When you copy the entries, keep every word exactly as it is and drop the images.
(Material shown Opens)
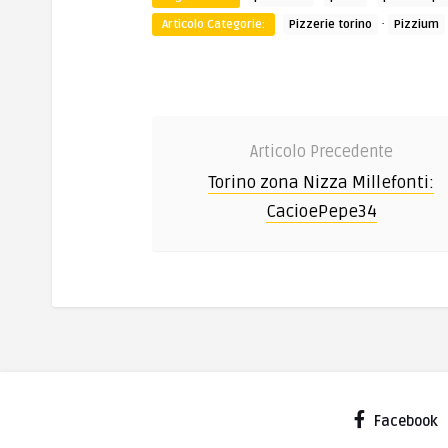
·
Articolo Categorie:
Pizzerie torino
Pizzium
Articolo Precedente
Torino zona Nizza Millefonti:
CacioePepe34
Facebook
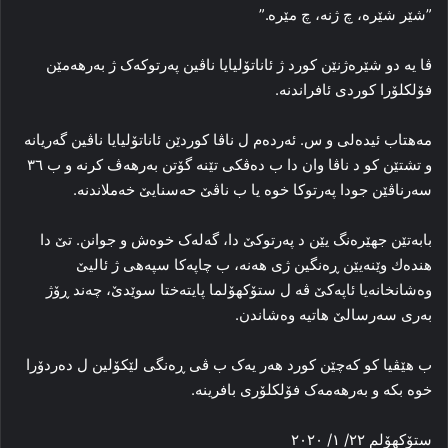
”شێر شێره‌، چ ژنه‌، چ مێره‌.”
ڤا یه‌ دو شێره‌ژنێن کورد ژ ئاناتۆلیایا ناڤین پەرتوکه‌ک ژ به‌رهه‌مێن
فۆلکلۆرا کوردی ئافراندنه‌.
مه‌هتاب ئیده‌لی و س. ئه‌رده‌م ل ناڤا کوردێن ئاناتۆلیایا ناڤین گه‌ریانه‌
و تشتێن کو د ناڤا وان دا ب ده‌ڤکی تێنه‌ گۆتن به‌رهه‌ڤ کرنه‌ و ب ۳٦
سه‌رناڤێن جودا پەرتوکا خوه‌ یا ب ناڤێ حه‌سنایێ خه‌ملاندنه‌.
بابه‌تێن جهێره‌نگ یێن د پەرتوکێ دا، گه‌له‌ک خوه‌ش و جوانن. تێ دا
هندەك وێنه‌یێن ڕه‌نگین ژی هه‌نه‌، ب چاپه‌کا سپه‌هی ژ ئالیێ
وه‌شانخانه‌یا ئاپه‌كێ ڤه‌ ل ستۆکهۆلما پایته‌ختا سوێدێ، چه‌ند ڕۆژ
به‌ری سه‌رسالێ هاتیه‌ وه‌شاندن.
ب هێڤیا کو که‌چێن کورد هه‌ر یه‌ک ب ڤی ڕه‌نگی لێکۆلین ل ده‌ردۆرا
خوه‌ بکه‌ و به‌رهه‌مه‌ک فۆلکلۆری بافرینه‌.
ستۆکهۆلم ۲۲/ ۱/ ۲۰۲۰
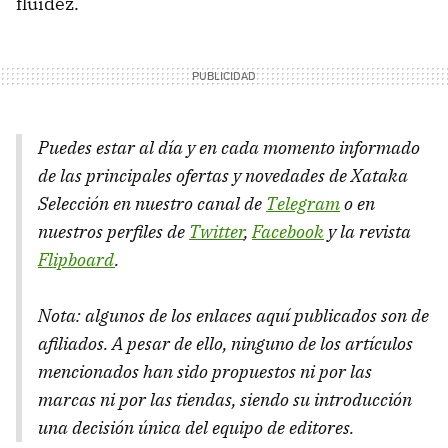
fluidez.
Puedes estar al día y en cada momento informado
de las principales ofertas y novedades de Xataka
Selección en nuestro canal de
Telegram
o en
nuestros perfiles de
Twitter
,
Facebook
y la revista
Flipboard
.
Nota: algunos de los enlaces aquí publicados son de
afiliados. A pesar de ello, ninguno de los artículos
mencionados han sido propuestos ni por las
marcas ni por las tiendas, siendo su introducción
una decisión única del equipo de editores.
(Material shown Closes)
### [Expected answer]
·
Articolo Categorie:
Pizzerie torino
Pizzium
Articolo Precedente
Torino zona Nizza Millefonti:
CacioePepe34
Facebook
”شێر شێره‌، چ ژنه‌، چ مێره‌.”
ڤا یه‌ دو شێره‌ژنێن کورد ژ ئاناتۆلیایا ناڤین پەرتوکه‌ک ژ به‌رهه‌مێن
فۆلکلۆرا کوردی ئافراندنه‌.
مه‌هتاب ئیده‌لی و س. ئه‌رده‌م ل ناڤا کوردێن ئاناتۆلیایا ناڤین گه‌ریانه‌
و تشتێن کو د ناڤا وان دا ب ده‌ڤکی تێنه‌ گۆتن به‌رهه‌ڤ کرنه‌ و ب ۳٦
سه‌رناڤێن جودا پەرتوکا خوه‌ یا ب ناڤێ حه‌سنایێ خه‌ملاندنه‌.
بابه‌تێن جهێره‌نگ یێن د پەرتوکێ دا، گه‌له‌ک خوه‌ش و جوانن. تێ دا
هندەك وێنه‌یێن ڕه‌نگین ژی هه‌نه‌، ب چاپه‌کا سپه‌هی ژ ئالیێ
وه‌شانخانه‌یا ئاپه‌كێ ڤه‌ ل ستۆکهۆلما پایته‌ختا سوێدێ، چه‌ند ڕۆژ
به‌ری سه‌رسالێ هاتیه‌ وه‌شاندن.
ب هێڤیا کو که‌چێن کورد هه‌ر یه‌ک ب ڤی ڕه‌نگی لێکۆلین ل ده‌ردۆرا
خوه‌ بکه‌ و به‌رهه‌مه‌ک فۆلکلۆری بافرینه‌.
ستۆکهۆلم ۲۲/ ۱/ ۲۰۲۰
fluidez.
Puedes estar al día y en cada momento informado
de las principales ofertas y novedades de Xataka
Selección en nuestro canal de
Telegram
o en
nuestros perfiles de
Twitter
,
Facebook
y la revista
Flipboard
.
Nota: algunos de los enlaces aquí publicados son de
afiliados. A pesar de ello, ninguno de los artículos
mencionados han sido propuestos ni por las
marcas ni por las tiendas, siendo su introducción
una decisión única del equipo de editores.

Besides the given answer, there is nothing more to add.